I notice many parallels between the frameworks. Both are placeholders for talking about how our mind feels — id, ego and superego for Freud and sun, moon and rising signs for astrology. Both have therapeutic benefits: Psychotherapy has cured people of neuroses, and horoscopes calm me in times of stress. Scholars credit Freud for our historical turn towards subjectivity in times of hyper-rationality. Co-Star wants “irrationality to invade our techno-rationalist ways of living.” Could the astrology trend become an intellectual movement as well?

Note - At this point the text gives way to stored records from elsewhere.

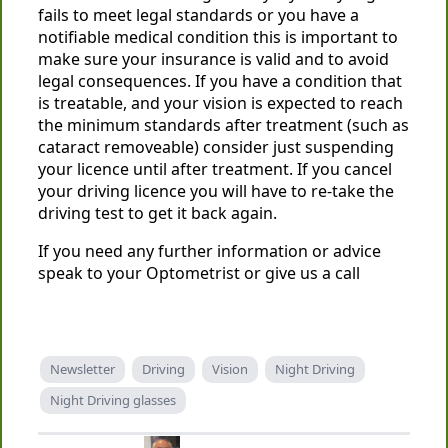
fails to meet legal standards or you have a
notifiable medical condition this is important to
make sure your insurance is valid and to avoid
legal consequences. If you have a condition that
is treatable, and your vision is expected to reach
the minimum standards after treatment (such as
cataract removeable) consider just suspending
your licence until after treatment. If you cancel
your driving licence you will have to re-take the
driving test to get it back again.
If you need any further information or advice
speak to your Optometrist or give us a call
Newsletter
Driving
Vision
Night Driving
Night Driving glasses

Maybe having just one (rationalist) interpretation of the world is the ultimate “intellectual shortcut.” Maybe left-brain hyper-rationality shouldn’t be the only measure of intelligence. Poet John Keats characterized the greatest writers and thinkers as having “negative capability,” the “willingness to embrace uncertainty, live with mystery and make peace with ambiguity.” Responding to figurative horoscopes is illogical, but it allows me to notice more things to admire. Alluding to “Mercury in retrograde” may not be rational, but it allows me to access communal feelings about struggle. The zodiac signs aren’t based on science, but they foster connections, help us communicate our interior selves and remind us that as Wallace says, we’re all “unavoidably sentimental … goo-prone and generally pathetic.”

Or maybe that’s just such a Libra thing to say.